Methods: Two hundred and twenty-four male Kunming mice of clean grade were randomized equally into 4 groups, the blank control group (A), the model group (B), the acupuncture group (C), and the moxibustion group (D). Except those in Group A, mice were duplicated into myelosuppression model with cyclophosphamide (CTX) using the accepted method. After being modeled, mice in Group C and D were treated with acupuncture and moxibustion respectively, once a day for 7 successive days, while those in Group A and B were dealt with the same actions (seizing and fixing) every day but no therapy was given. From day 2 to day 7 of the treatment, 8 mice were taken from every group per day and killed in batches. Their peripheral WBC was counted and bone marrow for detecting Cyclin D1 expression and percentages of bone marrow cells in different cycle stages using immunohistochemistry and flow cytometer respectively.

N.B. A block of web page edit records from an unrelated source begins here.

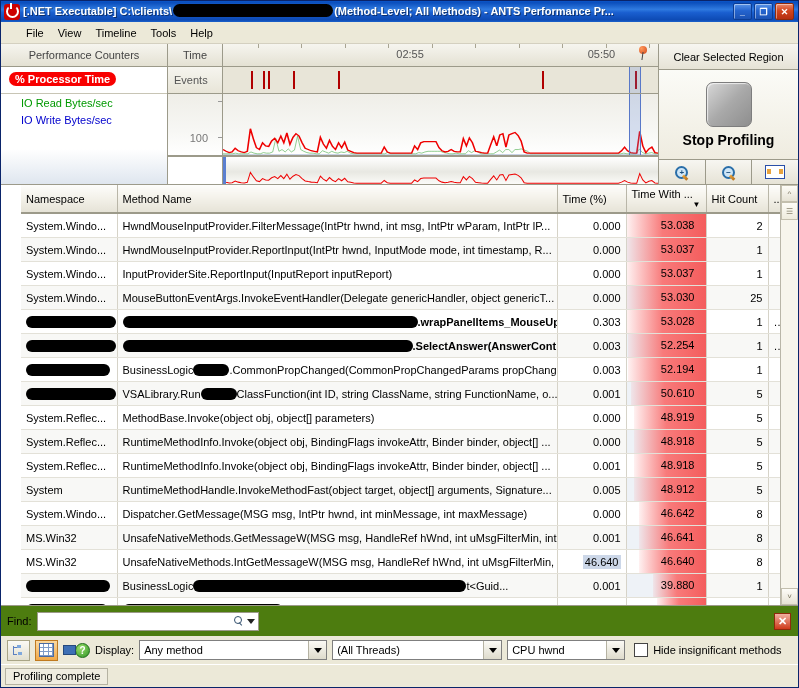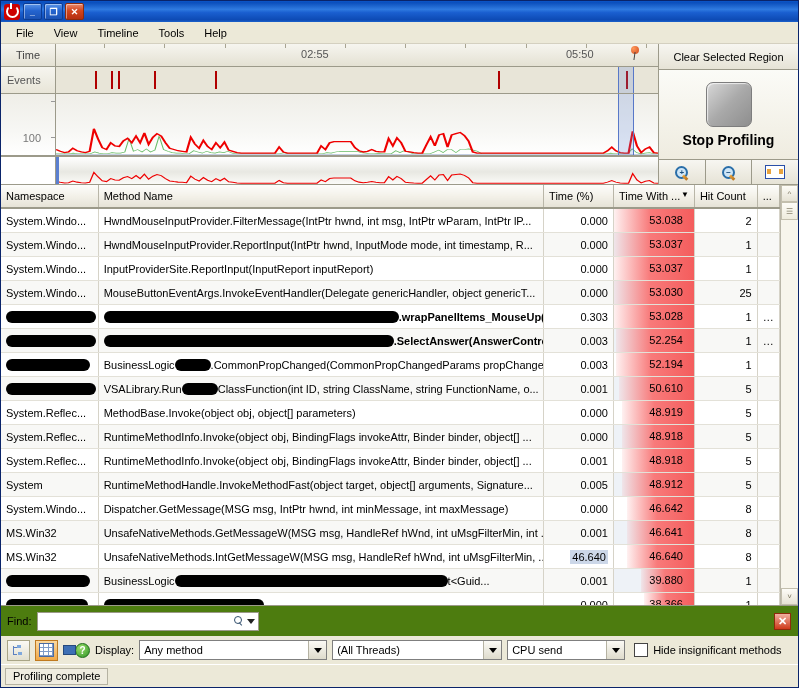"[.NET Executable] C:\clients\" div.title-text { html: none -> <div><span>[.NET Executable] C:\clients\</span><span></span><span>(Method-Level; All Methods) - ANTS Performance Pr...</span></div> }
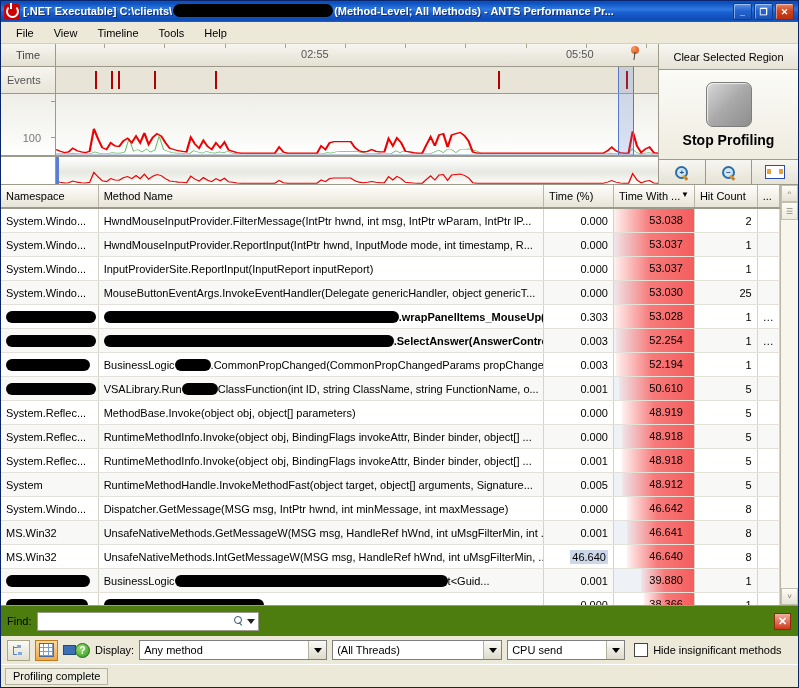"File" .menubar { gap: 6px -> none; padding-left: 8px -> 18px }
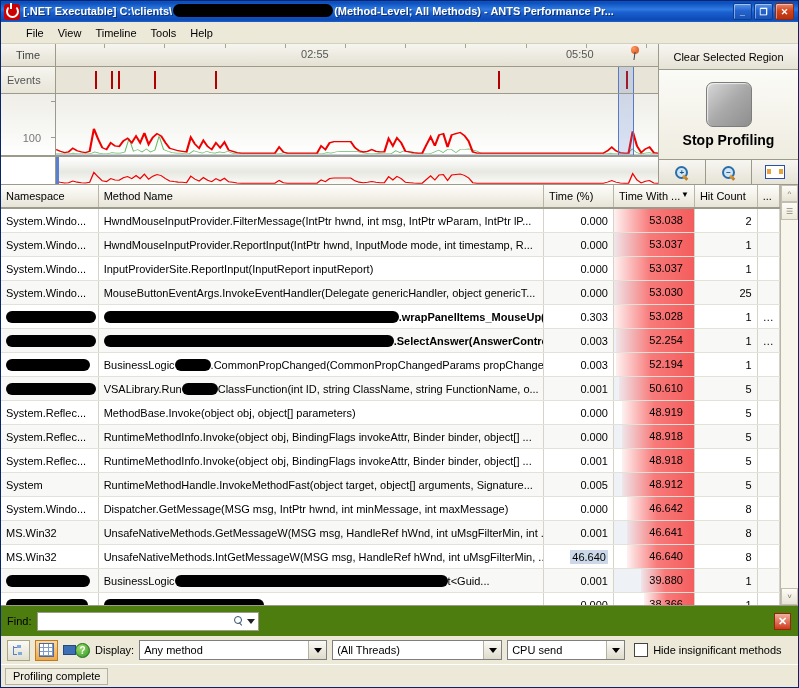"Performance Counters" div.counters-pane { html: none -> <div> <div>Performance Counters</div> <div> <span>% Processor Time</span> </div> <div> <div>IO Read Bytes/sec</div> <div>IO Write Bytes/sec</div> </div> </div> }
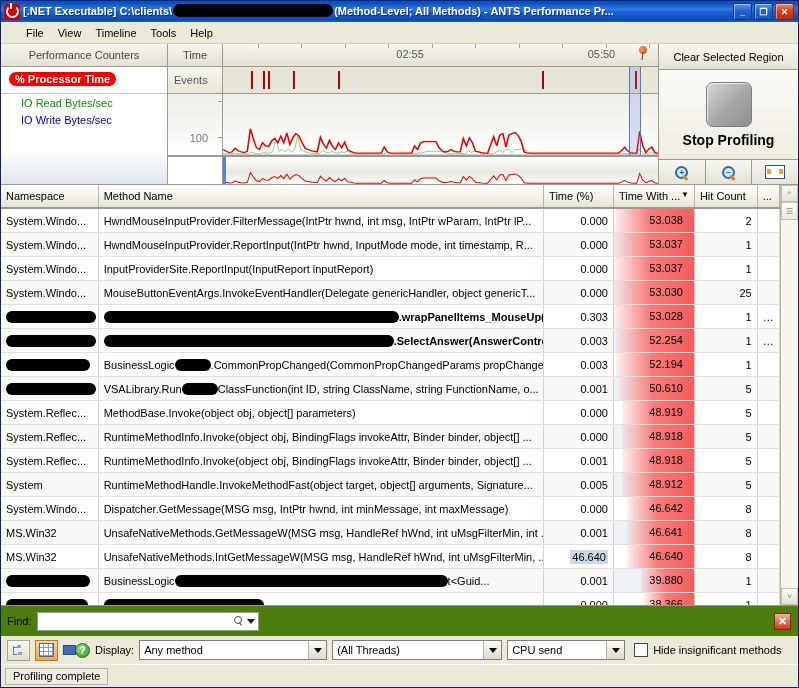"Namespace" .grid-scroll { padding-left: none -> 20px }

Results: WBC count restored to exceed the baseline in group C and D at day 5 of the treatment, being one day earlier than that in group B. Cyclin D1 expression in the bone marrow raised in Group C and D, and reached the peak at day 4, showing significant difference as compared with that in Group B (P < 0.01). The phase G1 marrow cell percentages in Group C and D was lower than that in Group B at all days of detection, showing statistical significance at day 2-4 (P < 0.05 or P < 0.01); while the percentages of phase S and G2-M cells in the two treated groups was higher than that in group B all the times.
Conclusions: While CTX damaged marrow cells, it intervened the cell cycle regularity and reduced the DNA content to cause myelosuppression and leucocytopenia. A&M therapy could improve the Cyclin D1 expression, speed up the cell transition from phase G1 to phase S and increase the synthesis of DNA. At the mean time, taking advantage of the block at phase G2, it can repair the injured DNA, speed up cell mitosis for turning into multiplication, improve the anti-injury and repairing ability of cells to protect bone marrow cells, and relieve the myelosuppression.